[Your objective]
Please repeat only the lines below starting at the line that holds "focal_35mm: 68" and ending at the line that holds "vfov_deg: 73.6", exactly, with both of those lines included and every picture omitted.

[Data records]
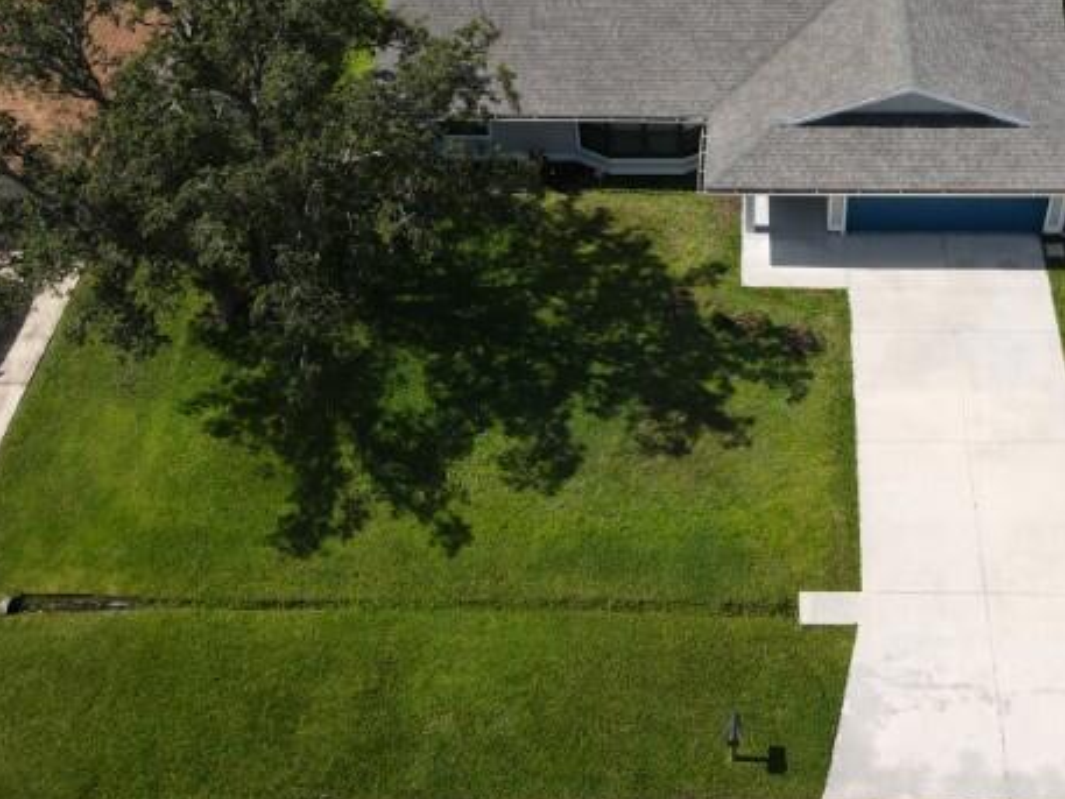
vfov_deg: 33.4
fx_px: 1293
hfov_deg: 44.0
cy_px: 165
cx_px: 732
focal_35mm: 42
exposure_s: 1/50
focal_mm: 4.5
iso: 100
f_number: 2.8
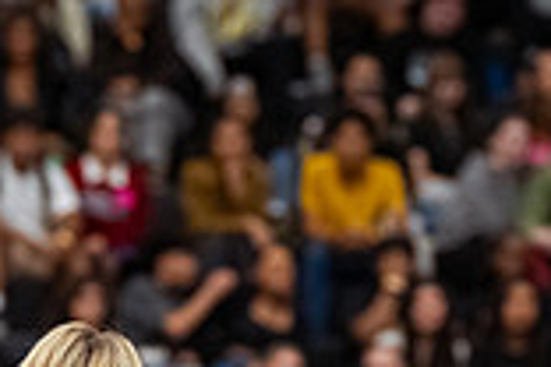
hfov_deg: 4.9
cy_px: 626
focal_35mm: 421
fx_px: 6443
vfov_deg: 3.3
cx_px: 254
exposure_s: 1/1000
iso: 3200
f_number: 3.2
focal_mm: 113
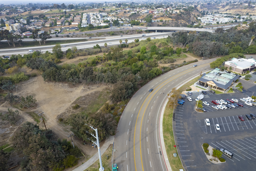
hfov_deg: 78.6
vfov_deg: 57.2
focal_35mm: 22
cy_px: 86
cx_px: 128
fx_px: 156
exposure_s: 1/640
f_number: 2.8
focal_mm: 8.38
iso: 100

* * *

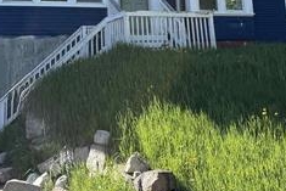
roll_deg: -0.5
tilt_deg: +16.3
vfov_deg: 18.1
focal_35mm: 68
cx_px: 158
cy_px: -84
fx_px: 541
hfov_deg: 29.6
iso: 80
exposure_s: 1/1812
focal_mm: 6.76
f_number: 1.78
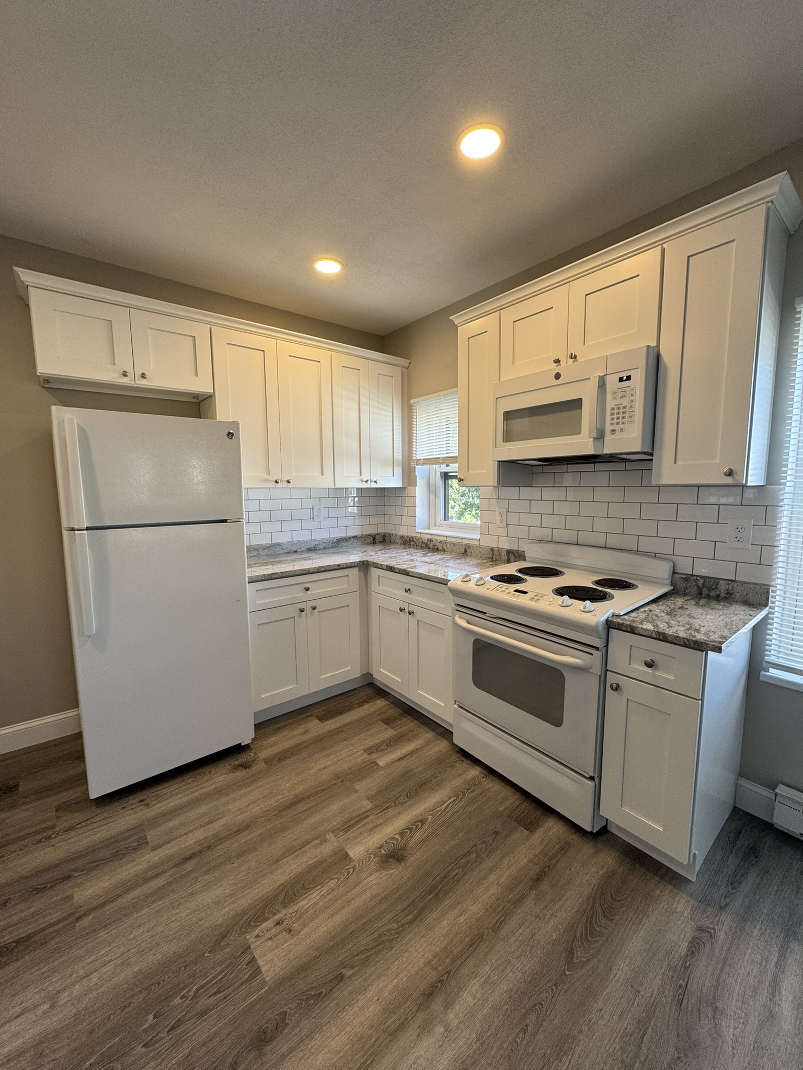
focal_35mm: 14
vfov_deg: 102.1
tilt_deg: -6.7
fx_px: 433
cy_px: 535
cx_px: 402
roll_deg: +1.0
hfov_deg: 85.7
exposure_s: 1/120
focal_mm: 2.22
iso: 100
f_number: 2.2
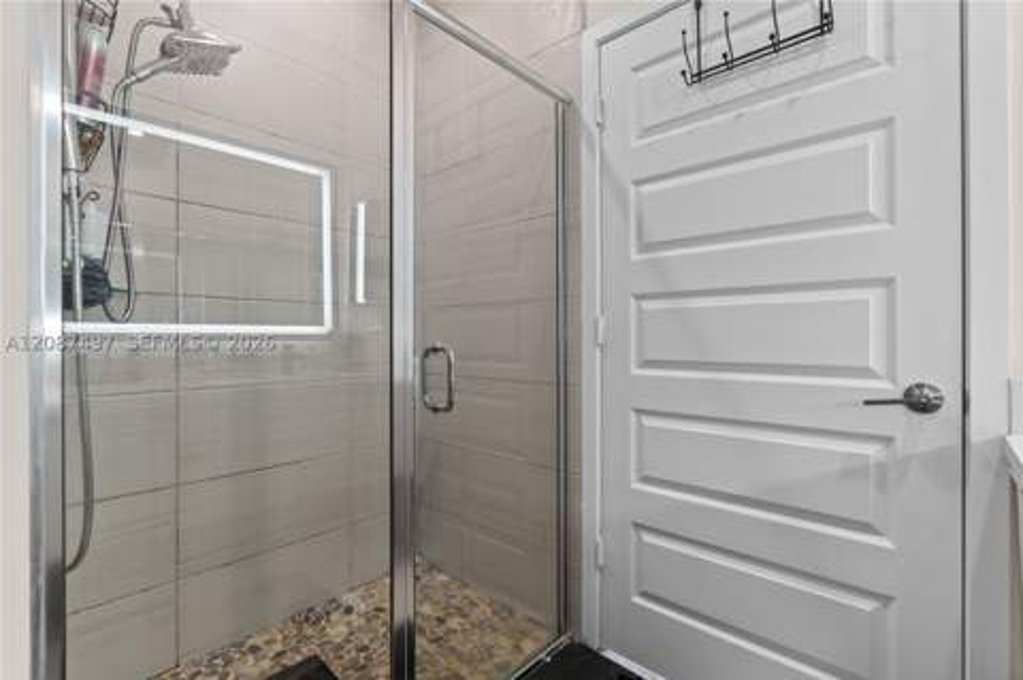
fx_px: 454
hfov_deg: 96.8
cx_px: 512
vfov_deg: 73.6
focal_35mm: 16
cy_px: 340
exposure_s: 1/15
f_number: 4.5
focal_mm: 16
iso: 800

[Answer box]
focal_35mm: 68
cx_px: 158
cy_px: -84
fx_px: 541
hfov_deg: 29.6
iso: 80
exposure_s: 1/1812
focal_mm: 6.76
f_number: 1.78
focal_35mm: 14
vfov_deg: 102.1
tilt_deg: -6.7
fx_px: 433
cy_px: 535
cx_px: 402
roll_deg: +1.0
hfov_deg: 85.7
exposure_s: 1/120
focal_mm: 2.22
iso: 100
f_number: 2.2
fx_px: 454
hfov_deg: 96.8
cx_px: 512
vfov_deg: 73.6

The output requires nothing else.